[[ GIVEN INFORMATION, beginning ]]

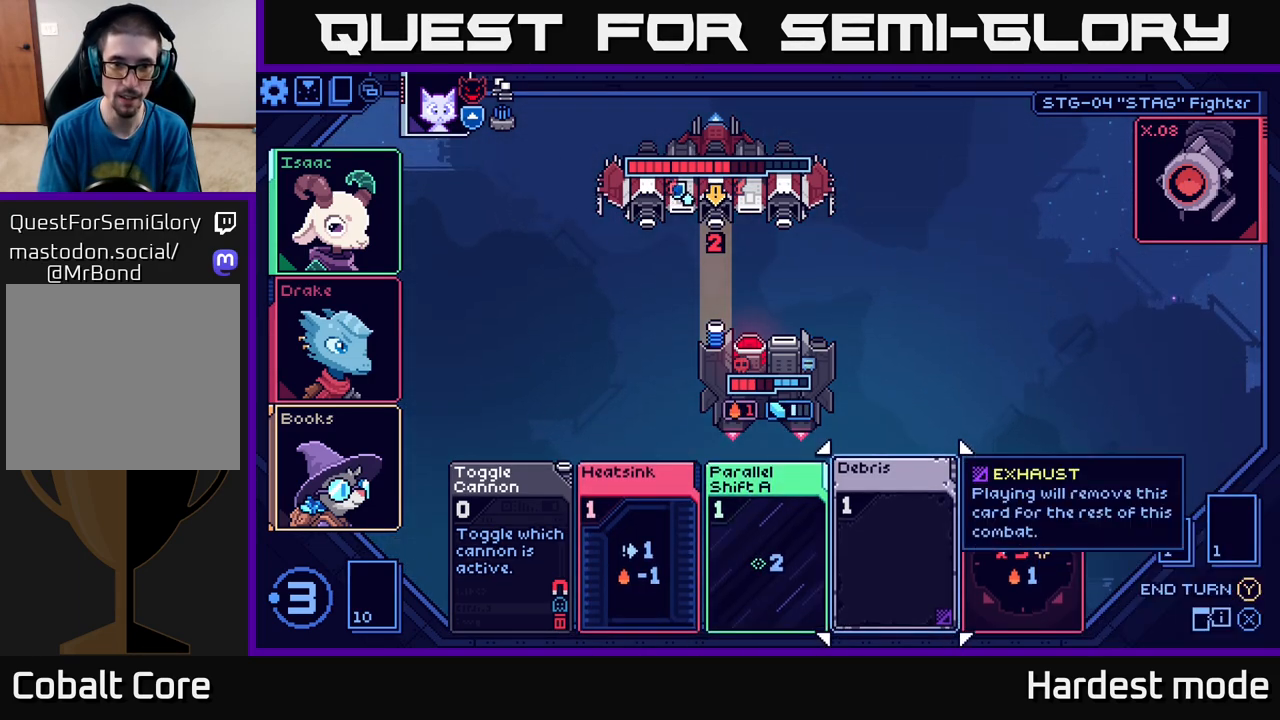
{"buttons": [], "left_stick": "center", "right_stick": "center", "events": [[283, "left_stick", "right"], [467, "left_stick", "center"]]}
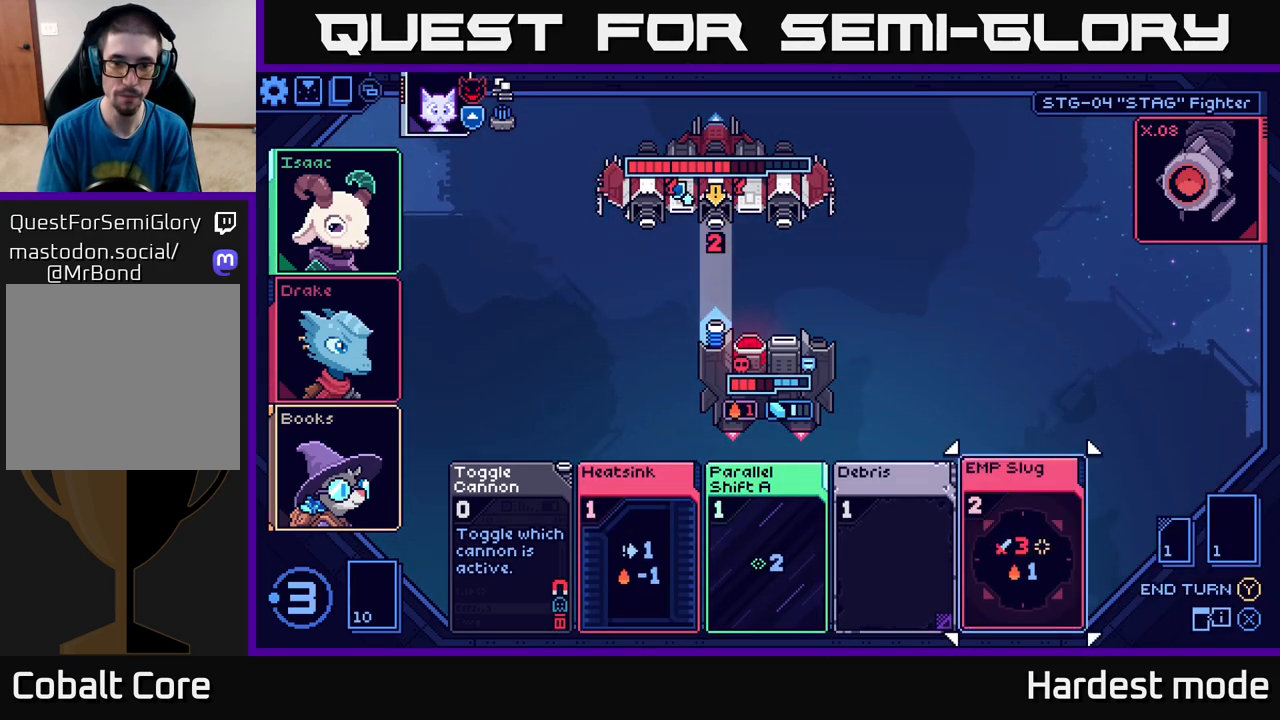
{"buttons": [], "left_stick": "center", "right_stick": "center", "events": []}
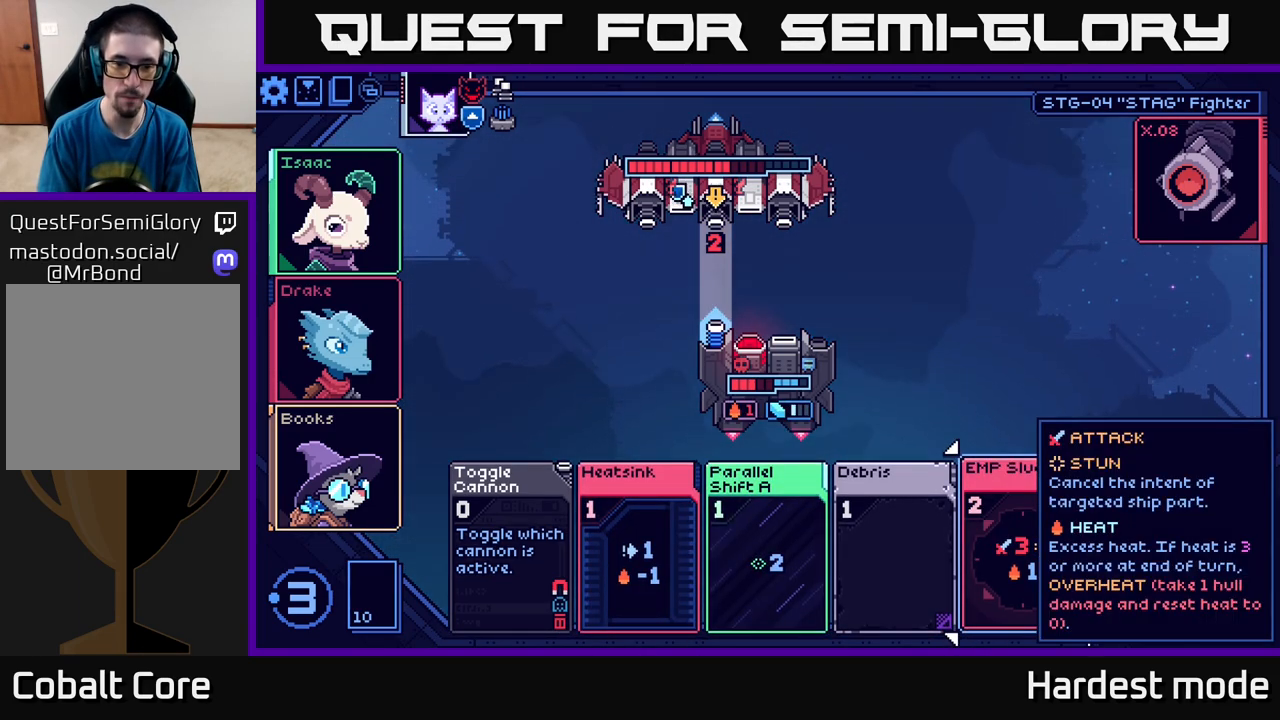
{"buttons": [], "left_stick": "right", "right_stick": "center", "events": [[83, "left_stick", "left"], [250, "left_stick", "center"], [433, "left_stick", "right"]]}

[[ GIVEN INFORMATION, end ]]

> WHAT THIS TASK INVOLVES:
Pictures are not part of the copy; retype all the other material exactly.

> EXERCISE ANSWER:
{"buttons": [], "left_stick": "center", "right_stick": "center", "events": [[283, "left_stick", "right"], [467, "left_stick", "center"]]}
{"buttons": [], "left_stick": "center", "right_stick": "center", "events": []}
{"buttons": [], "left_stick": "right", "right_stick": "center", "events": [[83, "left_stick", "left"], [250, "left_stick", "center"], [433, "left_stick", "right"]]}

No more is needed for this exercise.